To me, true success and upward mobility mean gaining financial security, the ability to control one’s own work, and access to resources for personal growth. I believe three things are non-negotiable for this: first, access to affordable education or skill-building to qualify for better opportunities; second, fair, unblocked access to those opportunities (without barriers like race, class, or legal status); and third, consistent hard work to make the most of those chances. Hard work alone is not enough—this belief comes from watching my aunt, who worked 60-hour weeks at a grocery store for 20 years but never earned enough to afford trade school training that could have lifted her to a higher-paying job. It also comes from learning about systemic inequities that lock people out of advancement regardless of their effort.

Looking at 17th-century English North American labor systems, it is clear that hard work rarely led to success, directly contradicting the myth that effort alone equals upward mobility. For example, indentured servants, as described on page 45 of the textbook, worked back-breaking labor on tobacco and rice plantations for 4 to 7 years in exchange for passage to the colonies, food, and a promised "freedom dues" package of land and tools. Yet the textbook notes that most servants never received the full promised land, and many were left penniless and homeless after their contracts ended, with no path to economic stability. Their extreme hard work did not translate to success because the system was designed to benefit wealthy landowners, not the laborers.

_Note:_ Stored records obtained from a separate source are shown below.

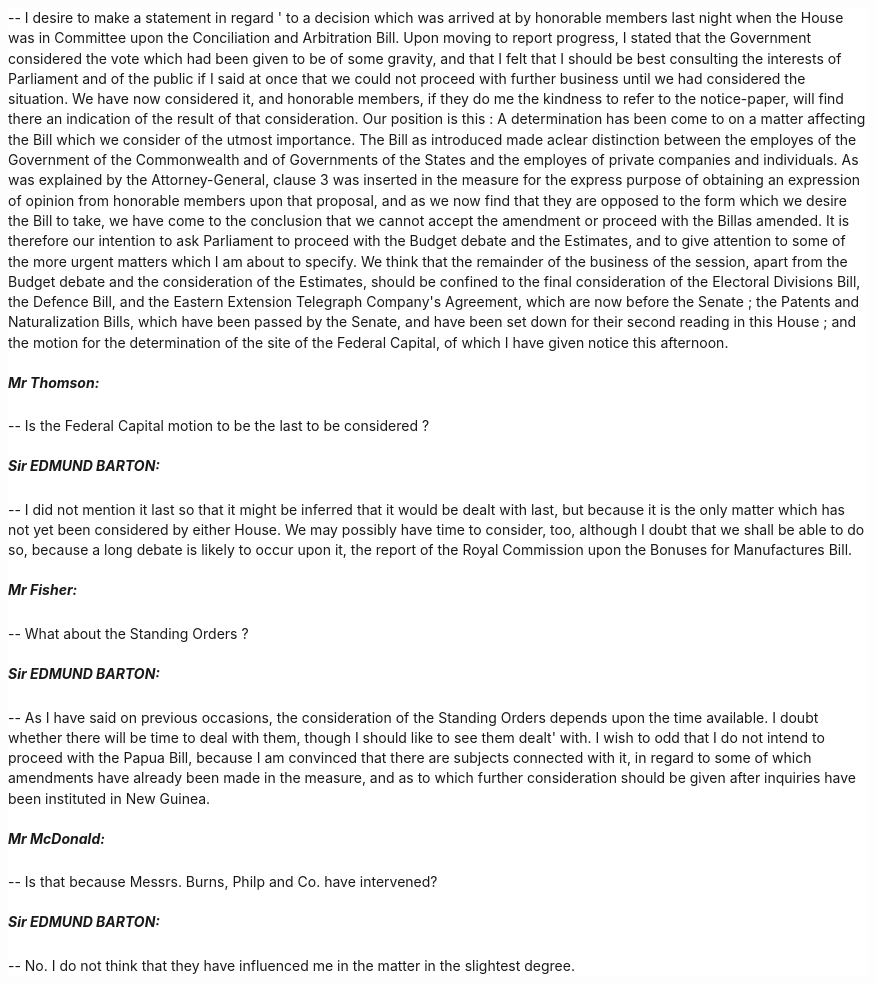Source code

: -- I desire to make a statement in regard ' to a decision which was arrived at by honorable members last night when the House was in Committee upon the Conciliation and Arbitration Bill. Upon moving to report progress, I stated that the Government considered the vote which had been given to be of some gravity, and that I felt that I should be best consulting the interests of Parliament and of the public if I said at once that we could not proceed with further business until we had considered the situation. We have now considered it, and honorable members, if they do me the kindness to refer to the notice-paper, will find there an indication of the result of that consideration. Our position is this : A determination has been come to on a matter affecting the Bill which we consider of the utmost importance. The Bill as introduced made aclear distinction between the employes of the Government of the Commonwealth and of Governments of the States and the employes of private companies and individuals. As was explained by the Attorney-General, clause 3 was inserted in the measure for the express purpose of obtaining an expression of opinion from honorable members upon that proposal, and as we now find that they are opposed to the form which we desire the Bill to take, we have come to the conclusion that we cannot accept the amendment or proceed with the Billas amended. It is therefore our intention to ask Parliament to proceed with the Budget debate and the Estimates, and to give attention to some of the more urgent matters which I am about to specify. We think that the remainder of the business of the session, apart from the Budget debate and the consideration of the Estimates, should be confined to the final consideration of the Electoral Divisions Bill, the Defence Bill, and the Eastern Extension Telegraph Company's Agreement, which are now before the Senate ; the Patents and Naturalization Bills, which have been passed by the Senate, and have been set down for their second reading in this House ; and the motion for the determination of the site of the Federal Capital, of which I have given notice this afternoon. 

##### Mr Thomson:

--  Is the Federal Capital motion to be the last to be considered ? 

##### Sir EDMUND BARTON:

-- I did not mention it last so that it might be inferred that it would be dealt with last, but because it is the only matter which has not yet been considered by either House. We may possibly have time to consider, too, although I doubt that we shall be able to do so, because a long debate is likely to occur upon it, the report of the Royal Commission upon the Bonuses for Manufactures Bill. 

##### Mr Fisher:

--  What about the Standing Orders ? 

##### Sir EDMUND BARTON:

-- As I have said on previous occasions, the consideration of the Standing Orders depends upon the time available. I doubt whether there will be time to deal with them, though I should like to see them dealt' with. I wish to odd that I do not intend to proceed with the Papua Bill, because I am convinced that there are subjects connected with it, in regard to some of which amendments have already been made in the measure, and as to which further consideration should be given after inquiries have been instituted in New Guinea. 

##### Mr McDonald:

--  Is that because Messrs. Burns, Philp and Co. have intervened? 

##### Sir EDMUND BARTON:

-- No. I do not think that they have influenced me in the matter in the slightest degree. 
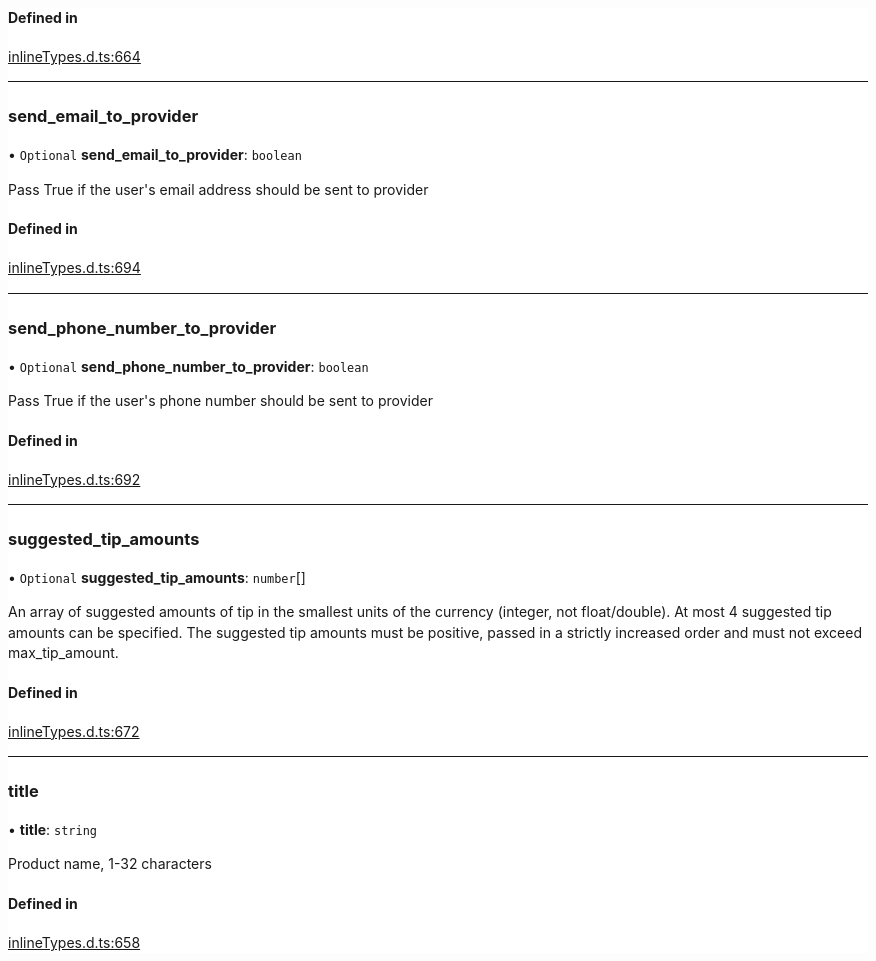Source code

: #### Defined in

[inlineTypes.d.ts:664](https://github.com/telegramsjs/types/blob/d08200f/src/inlineTypes.d.ts#L664)

___

### send\_email\_to\_provider

• `Optional` **send\_email\_to\_provider**: `boolean`

Pass True if the user's email address should be sent to provider

#### Defined in

[inlineTypes.d.ts:694](https://github.com/telegramsjs/types/blob/d08200f/src/inlineTypes.d.ts#L694)

___

### send\_phone\_number\_to\_provider

• `Optional` **send\_phone\_number\_to\_provider**: `boolean`

Pass True if the user's phone number should be sent to provider

#### Defined in

[inlineTypes.d.ts:692](https://github.com/telegramsjs/types/blob/d08200f/src/inlineTypes.d.ts#L692)

___

### suggested\_tip\_amounts

• `Optional` **suggested\_tip\_amounts**: `number`[]

An array of suggested amounts of tip in the smallest units of the currency (integer, not float/double). At most 4 suggested tip amounts can be specified. The suggested tip amounts must be positive, passed in a strictly increased order and must not exceed max_tip_amount.

#### Defined in

[inlineTypes.d.ts:672](https://github.com/telegramsjs/types/blob/d08200f/src/inlineTypes.d.ts#L672)

___

### title

• **title**: `string`

Product name, 1-32 characters

#### Defined in

[inlineTypes.d.ts:658](https://github.com/telegramsjs/types/blob/d08200f/src/inlineTypes.d.ts#L658)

An even starker contradiction is enslaved labor, detailed on page 62 of the textbook. Enslaved people were forced to work 12+ hour days, performing the most grueling labor in the colonies, but they had no legal right to their own bodies, their labor, or any of the fruits of their work. Upward mobility was completely impossible for them—hard work only benefited white slaveholders, not the enslaved people themselves. These systems show that in 17th-century North America, success depended on being a free white person with access to capital or power, not on how hard someone worked. This aligns with my core belief: opportunity and systemic access, not just effort, are the real drivers of upward mobility.